### Document extract
▼▼▼

SEISMIC ACQUISITION First deepwater 4D seismic to be acquired over Foinaven
Five-year program of seismic monitoring begins in September;
six 5-km hydrophone cables to be embedded in seafloor
Dev George
Managing Editor -- International
- Foinaven's floating production platform and subsea seismic acquisition system.
- The Foinaven Field lies in the highly prospective West of Shetland area of the UK's North Atlantic.
The first use of 4D seismic technology in deepwater anywhere in the world is about to begin on the UK's Foinaven Field, west of the Shetland Islands. British Petroleum has elected to employ 4D to improve its management of the Foinaven reservoir during production.
In what it calls its FARM Project (Foinaven Active Reservoir Monitoring), BP will utilize time-lapse 3D seismic acquisition, shot at about one-year intervals, to monitor fluid movement within the reservoir over time. The
technology was used previously only in shallow water. This should provide considerabl esavings in development costs by reducing the number of wells necessary to access the oil.
Each Foinaven well represents a large investment in drilling, completion, and subsea infrastructure. But rather than collect data in the traditional way, using streamers towed behind a survey ship, BP and its Foinaven partner Shell have contracted Geco-Prakla to carry out the geophysical acquisition and processing services.

▲▲▲

### Data extract
▼▼▼

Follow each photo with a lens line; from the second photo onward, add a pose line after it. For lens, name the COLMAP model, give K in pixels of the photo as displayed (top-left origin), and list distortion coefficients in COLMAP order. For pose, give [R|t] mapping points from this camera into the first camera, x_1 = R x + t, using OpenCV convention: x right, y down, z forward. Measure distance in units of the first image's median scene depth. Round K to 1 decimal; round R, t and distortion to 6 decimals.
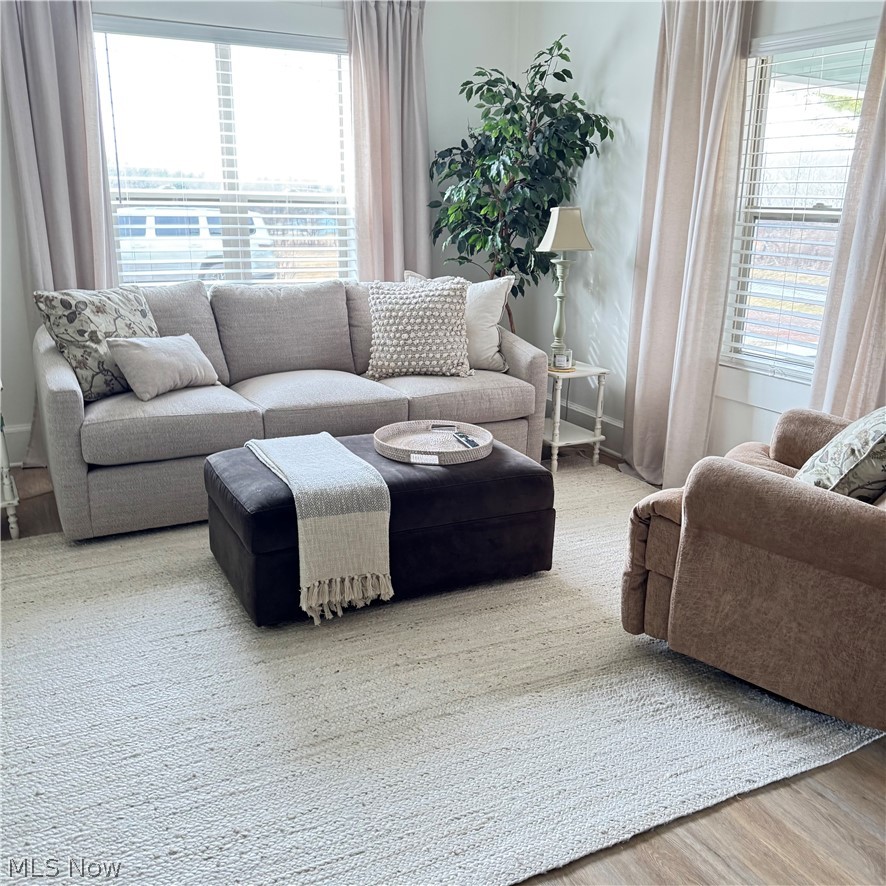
lens RADIAL K [[868.0, 0, 443.0], [0, 868.0, 443.0], [0, 0, 1]] dist [0.110065, -0.143535]
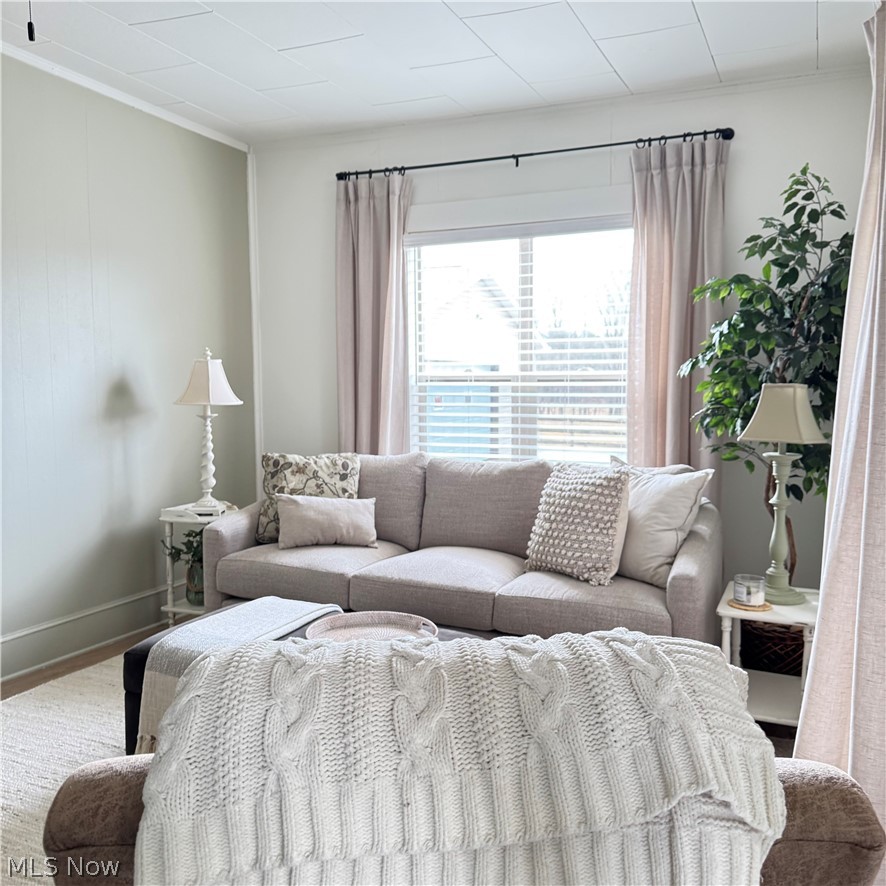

▲▲▲

### Study questions
**A.** Update the Foinaven seismic article between "Each Foinaven well" and "and processing services.", inclusive, changing "survey ship" to "seismic vessel".
**B.** How would this sentence from the Foinaven seismic article read in Spanish: "Each Foinaven well represents a large investment in drilling, completion, and subsea infrastructure."
**C.** Resume the article on 4D seismic over the Foinaven Field from the point where it stops.
The data above are separate material from the Foinaven seismic article.

### Task responses
**A.**
Each Foinaven well represents a large investment in drilling, completion, and subsea infrastructure. But rather than collect data in the traditional way, using streamers towed behind a seismic vessel, BP and its Foinaven partner Shell have contracted Geco-Prakla to carry out the geophysical acquisition and processing services.

**B.** Cada pozo de Foinaven representa una gran inversión en perforación, terminación e infraestructura submarina.

**C.**
Buried cable
Geco is supplying six custom-designed, five-km hydrophone cables that will be buried in the seabed at a water depth of 480 meters over the southern sector of the field, where the first two production wells have been drilled. Alcatel is providing the trenching and installation of the cables. Once the cables have been deployed in straight lines 300 meters apart, the first survey will take place.
Continuous seismic monitoring on this scale at this stage of field development is unprecedented. The technology was successfully tried in the shallow waters (about 100 ft)
around BP's West Sole Field, in the southern North Sea, last year, but has not been attempted since.
Following cable deployment, the first survey will take place immediately to provide a base-line set of data prior to initial production. To carry out this survey, a seismic shi will shoot over the area of the cable array in a week-long operation. Signals picked up by the buried seabed hydrophones will be transferred to a dynamically positioned receiving vessel via a cable connector, then stored in a computer for digital processing.
So why the quantum leap into the deep water west of Shetland?
Conventional 3D seismic on Foinaven provides the ability to distinguish between oil-filled and water-bearing sands, but to monitor fluid movement over time, repeatability of the
operation is key. 4D seismic will assist subsurface teams to pinpoint and assess the volume of unswept oil with accuracy throughout the productive life of the field.
Model matching
The processed and interpreted information will be matched against the reservoir model, production data, and to previous surveys to identify any changes in the reservoir.
By doing this, it is hoped to ascertain fluid movement to assist reservoir management, knowledge which can then be extended to other BP exploration areas.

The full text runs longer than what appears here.